#### Yapılacak Alıştırma
Kürecik festivali haberinde "Festivalin ikinci gününde ilk" ile başlayıp "temelli panel yapıldı." sözlerine kadar süren kısmı, "aşureler" yerine "lokmalar" koyarak değiştirip yeniden yaz.

#### Çalışma Metni

- - - - -

Gündem

Kürecik Festivali’nde muhabbet cemi

Kürecik Doğa ve Kültür Festivali’nde yerel sanatçılar tarafından türküler söylenip, nefesler okundu. Çeşitli panellerle devam eden festivalin sonunda muhabbet cemi yürütüldü.

SUR AJANS- Kürecikliler Dayanışma Kültür Derneği ve Uluslararası Uluslararası Kürecik Meclisi (UMK)  tarafından ‘Kürecik Doğa ve Kültür festivali’ yapıldı. İki gün süren programın finalinde 3 ayrı panel düzenlendi.

Festivalin ikinci gününde ilk olarak yerel sanatçılar ezgiler seslendirdi. Festivale Demokratik Alevi Dernekleri (DAD) Eş Genel Başkanı Zeynel Kete, Yazar Mehmet Bayrak, Akademisyenler Eşref Atabey ile Onur Özkan, Dil Bilimci ve Çevirmen Mazlum Doğan ile çok sayıda kişi katıldı.

Festival kapsamında DAD Eş Genel Başkanı Zeynel Kete tarafından verilen gülbeng ile aşureler de paylaşıldı.

Festivalin ikinci gününde ‘Doğa ve Kıyım, Kürecikte Yapımı Planlanan Baraj’ adlı panel düzenlenirken, sonrasında ise ‘Kürecik Tarih ve Kültürü’ isimli panel gerçekleştirildi. Günün sonunda ise inanç temelli panel yapıldı.

- - - - -

#### Çıkarılan Kayıtlar
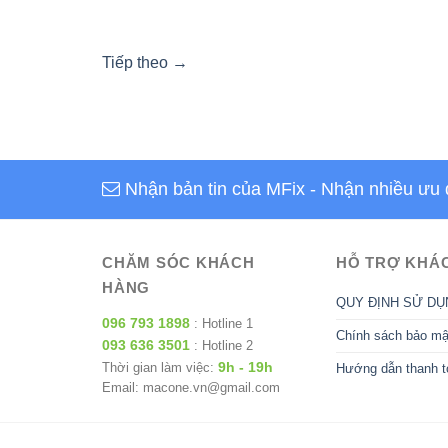
Tiếp theo
→
Nhận bản tin của MFix
- Nhận nhiều ưu 
CHĂM SÓC KHÁCH
HỖ TRỢ KHÁ
HÀNG
QUY ĐỊNH SỬ DỤ
096 793 1898
: Hotline 1
Chính sách bảo mậ
093 636 3501
: Hotline 2
9h - 19h
Thời gian làm việc:
Hướng dẫn thanh t
Email: macone.vn@gmail.com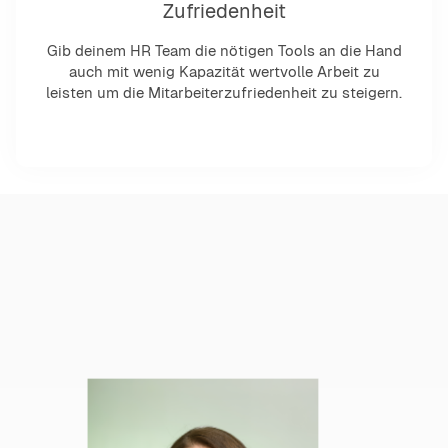
Zufriedenheit
Gib deinem HR Team die nötigen Tools an die Hand
auch mit wenig Kapazität wertvolle Arbeit zu
leisten um die Mitarbeiterzufriedenheit zu steigern.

- - - - -

#### Alıştırma Cevabı
Festivalin ikinci gününde ilk olarak yerel sanatçılar ezgiler seslendirdi. Festivale Demokratik Alevi Dernekleri (DAD) Eş Genel Başkanı Zeynel Kete, Yazar Mehmet Bayrak, Akademisyenler Eşref Atabey ile Onur Özkan, Dil Bilimci ve Çevirmen Mazlum Doğan ile çok sayıda kişi katıldı.

Festival kapsamında DAD Eş Genel Başkanı Zeynel Kete tarafından verilen gülbeng ile lokmalar de paylaşıldı.

Festivalin ikinci gününde ‘Doğa ve Kıyım, Kürecikte Yapımı Planlanan Baraj’ adlı panel düzenlenirken, sonrasında ise ‘Kürecik Tarih ve Kültürü’ isimli panel gerçekleştirildi. Günün sonunda ise inanç temelli panel yapıldı.